The merger did not increase sales. It endeared Tailored Brands to debt. The company had $1.4 billion in long-term debt and $244.2 million of cash and cash equivalents as of May 2.
Ivan Feinseth is the director of research at Tigress Financial Partners. He said, “When you combine two poor-performing companies together and add a lot more debt, it’s often not a recipe for success.”
According to Mr Feinseth, the merger was not well-conceived because the two companies had fundamentally different business models. It was also difficult and costly to consolidate their brick-and-mortar locations and inventory into one seamless entity.
Tailored brands also faced other challenges
Tailored brands also faced other challenges. While it struggled to keep up with fast fashion and online retailers, Tailored Brands was also faced with high operating and real estate costs.

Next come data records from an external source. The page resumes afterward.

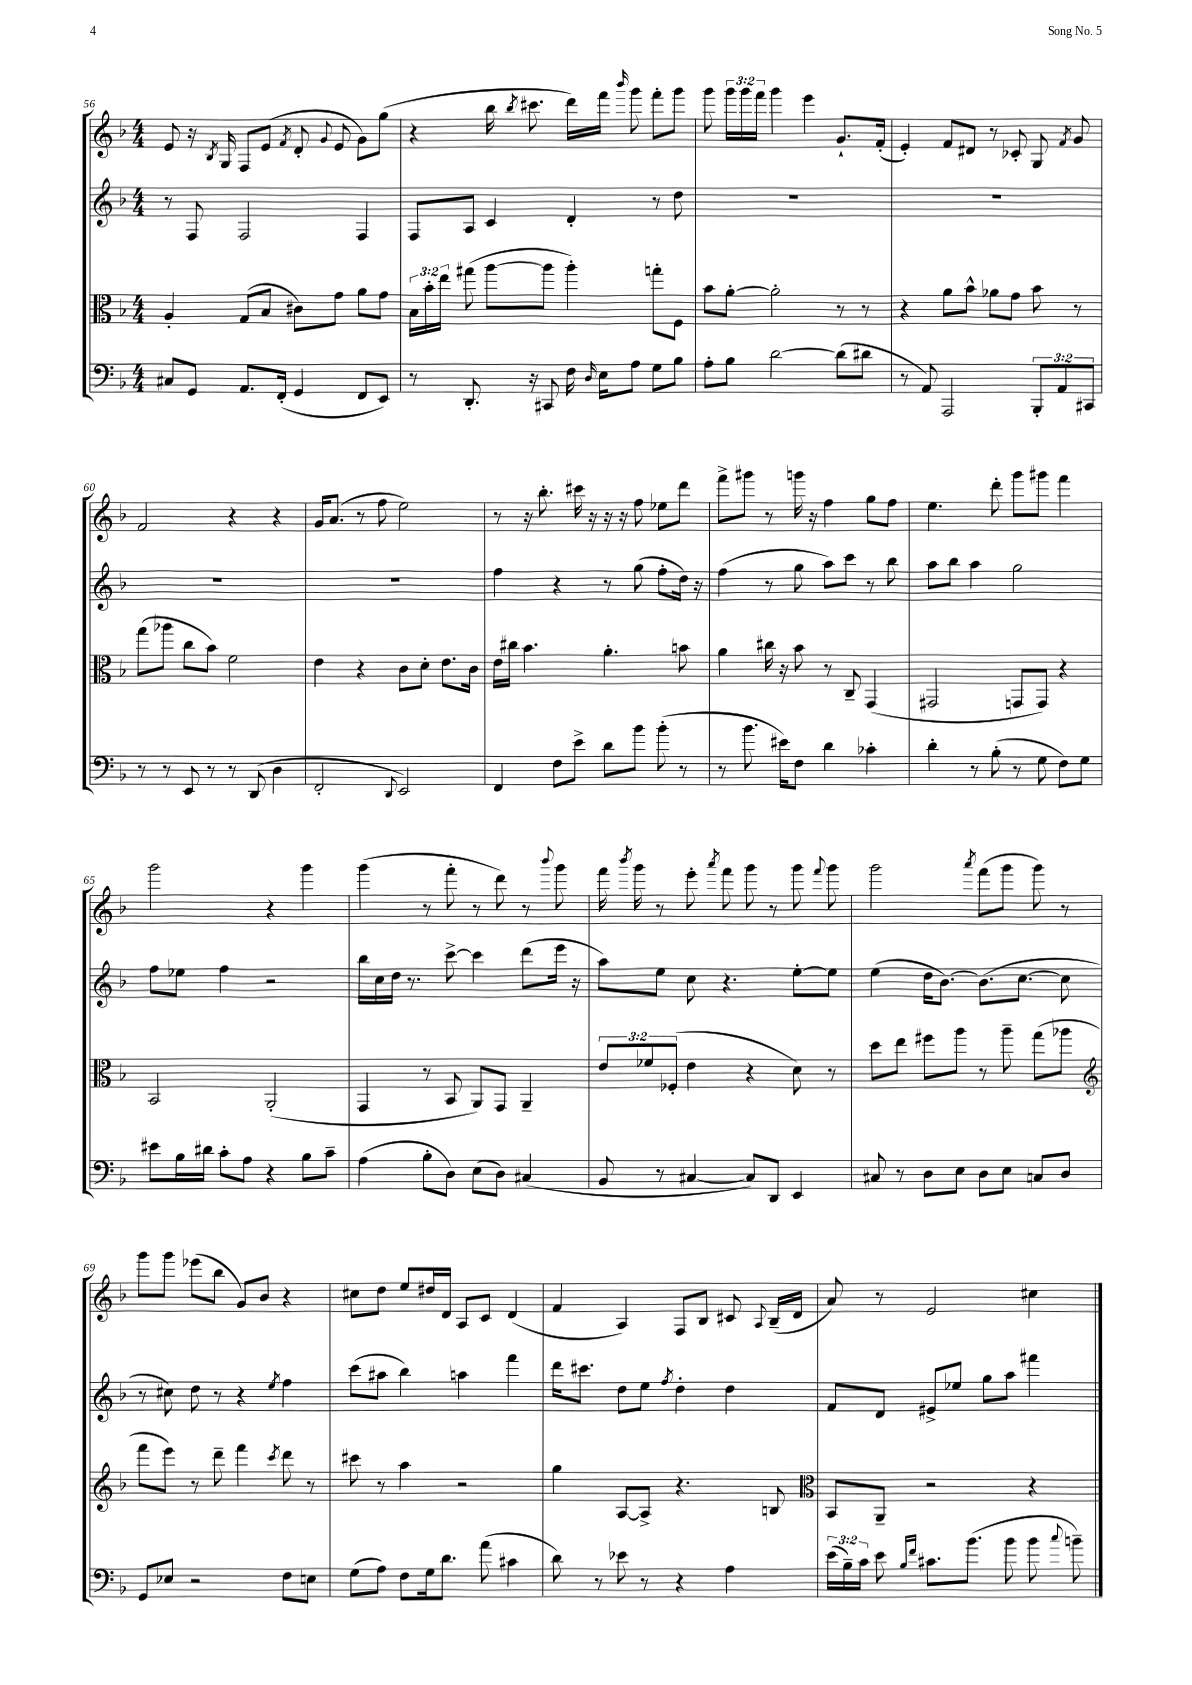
<<
\new StaffGroup <<
\new Staff = "s0" {
    \clef treble \key f \major \numericTimeSignature \time 4/4 \override Staff.TupletNumber.text = #tuplet-number::calc-fraction-text
    \autoBeamOff e'8 r16 \acciaccatura { bes8 } g16 f8[ e'8]( \acciaccatura { f'8 } d'8-. \appoggiatura { g'8 } e'8 g'8[) g''8]( |
    r4 bes''16 \acciaccatura { bes''8 } cis'''8. d'''16[) f'''16] \grace { bes'''16 } g'''8 f'''8[-. g'''8] |
    g'''8 \tuplet 3/2 { g'''16[ g'''16 f'''16] } g'''4 e'''4 g'8.[-! f'16]-.( |
    e'4-.) f'8[ dis'8] r8 ces'8-. g8 \acciaccatura { f'8 } g'8 |
    f'2 r4 r4 |
    g'16[ a'8.]( r8 f''8 e''2) |
    r8 r16 bes''8.-. cis'''16 r16 r16 r16 f''8 ees''8[ d'''8] |
    f'''8[-> gis'''8] r8 g'''16 r16 f''4 g''8[ f''8] |
    e''4. d'''8-. g'''8[ gis'''8] f'''4 |
    g'''2 r4 g'''4 |
    g'''4( r8 f'''8-. r8 d'''8) r8 \appoggiatura { bes'''8 } g'''8 |
    f'''16 \acciaccatura { bes'''8 } g'''16 r8 e'''8-. \acciaccatura { a'''8 } f'''8 g'''8 r8 g'''8 \appoggiatura { f'''8 } g'''8 |
    g'''2 \acciaccatura { a'''8 } f'''8[( g'''8] g'''8) r8 |
    g'''8[ g'''8] ees'''8[( bes''8] g'8[) bes'8] r4 |
    cis''8[ d''8] e''8[ dis''16 d'16] a8[ c'8] d'4( |
    f'4 a4) f8[ bes8] cis'8 \appoggiatura { a8 } bes16[--( d'16] |
    a'8) r8 e'2 cis''4 \bar "|." |
}
\new Staff = "s1" {
    \clef treble \key f \major \numericTimeSignature \time 4/4
    \autoBeamOff r8 f8 f2 f4 |
    f8[ a8] c'4 d'4-. r8 d''8 |
    R1 |
    R1 |
    R1 |
    R1 |
    f''4 r4 r8 g''8( f''8[-. d''16]) r16 |
    f''4( r8 g''8 a''8[) c'''8] r8 bes''8 |
    a''8[ bes''8] a''4 g''2 |
    f''8[ ees''8] f''4 r2 |
    bes''16[ c''16 d''16] r8. c'''8~-> c'''4 d'''8[( e'''16] r16 |
    a''8[) e''8] c''8 r4. e''8[~-. e''8] |
    e''4( d''16[ bes'8.]~) bes'8.[( c''8.]~ c''8 |
    r8 cis''8) d''8 r8 r4 \acciaccatura { e''8 } f''4 |
    c'''8[( ais''8] bes''4) a''4 f'''4 |
    d'''16[ cis'''8.] d''8[ e''8] \acciaccatura { f''8 } d''4-. d''4 |
    f'8[ d'8] eis'8[-> ees''8] g''8[ a''8] fis'''4 \bar "|." |
}
\new Staff = "s2" {
    \clef alto \key f \major \numericTimeSignature \time 4/4 \override Staff.TupletNumber.text = #tuplet-number::calc-fraction-text
    \autoBeamOff a4-. g8[( bes8] cis'8[) g'8] a'8[ g'8] |
    \tuplet 3/2 { bes16[ bes'16-. e''16] } gis''8( a''8[~ a''8] a''4-.) g''8[-. f8] |
    bes'8[ a'8]~-. a'2-. r8 r8 |
    r4 a'8[ bes'8]-^ aes'8[ g'8] bes'8 r8 |
    g''8[( aes''8] c''8[ bes'8]) f'2 |
    e'4 r4 c'8[ d'8]-. e'8.[ c'16] |
    e'16[ cis''16] bes'4. a'4.-. b'8 |
    a'4 cis''16 r16 bes'8 r8 c8-- g,4( |
    gis,2 g,8[ g,8]) r4 |
    bes,2 a,2-.( |
    g,4 r8 bes,8 a,8[) g,8] a,4-- |
    \tuplet 3/2 { e'8[ fes'8 fes8]-.( } e'4 r4 d'8) r8 |
    d''8[ e''8] fis''8[ a''8] r8 a''8-- g''8[( aes''8] |
    \clef treble f'''8[ e'''8]) r8 d'''8-- f'''4 \acciaccatura { c'''8 } d'''8 r8 |
    cis'''8 r8 a''4 r2 |
    g''4 a8[~ a8]-> r4. b8 |
    \clef alto bes,8[ a,8]-- r2 r4 \bar "|." |
}
\new Staff = "s3" {
    \clef bass \key f \major \numericTimeSignature \time 4/4 \override Staff.TupletNumber.text = #tuplet-number::calc-fraction-text
    \autoBeamOff cis8[ g,8] a,8.[ f,16]-.( g,4 f,8[ e,8]) |
    r8 d,8.-. r16 cis,8 f16 \grace { d16 } e16[ a8] g8[ bes8] |
    a8[-. bes8] d'2~ d'8[( dis'8] |
    r8 a,8) a,,2 \tuplet 3/2 { bes,,8[-. a,8 cis,8] } |
    r8 r8 e,8 r8 r8 d,8( d4 |
    f,2-. \appoggiatura { d,8 } e,2) |
    f,4 f8[ e'8]-> d'8[ bes'8] bes'8-.( r8 |
    r8 bes'8. eis'16[) f8] d'4 ces'4-. |
    d'4-. r8 bes8-.( r8 g8 f8[) g8] |
    eis'8[ bes16 dis'16] c'8[-. a8] r4 bes8[ c'8]-- |
    a4( bes8[-. d8]) e8[( d8]) cis4( |
    bes,8 r8 cis4~ cis8[) d,8] e,4 |
    cis8 r8 d8[ e8] d8[ e8] c8[ d8] |
    g,8[ ees8] r2 f8[ e8] |
    g8[( a8]) f8[ g16 d'8.] a'8( cis'4 |
    d'8) r8 ees'8 r8 r4 a4 |
    \tuplet 3/2 { e'16[( bes16--) c'16] } e'8 \grace { bes16[ f'16] } cis'8.[ bes'8.]( bes'8 bes'8 \appoggiatura { c''8 } b'8--) \bar "|." |
}
>>
>>
\layout { \context { \Score currentBarNumber = #56 } }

The tech start-up culture also led to a relaxation in office dress codes. Goldman Sachs, an industry leader known for its formality gave the green light to its employees in 2019 to wear casual clothing.
Mr Blackman of the Fashion Institute of Technology
According to Mr Blackman of the Fashion Institute of Technology, “Fifteen years back, every man had a suit in their closet,” he said. “That is no longer true. Tailored clothing has been in trouble for a long time.
Like most retailers who filed for bankruptcy in the aftermath of the pandemic, Tailored Brands plans to remain in business, and to use Chapter 11 to reduce debt and close down stores. Tailored Brands must reinvent its business model to sustain its business. It also needs to significantly increase its online presence according to Anthony Campagna (global director of fundamental research, ISS EVA), an analytics firm.
He said, “There’s a market where you can sell lower-tier menswear.” It’s all about positioning it correctly.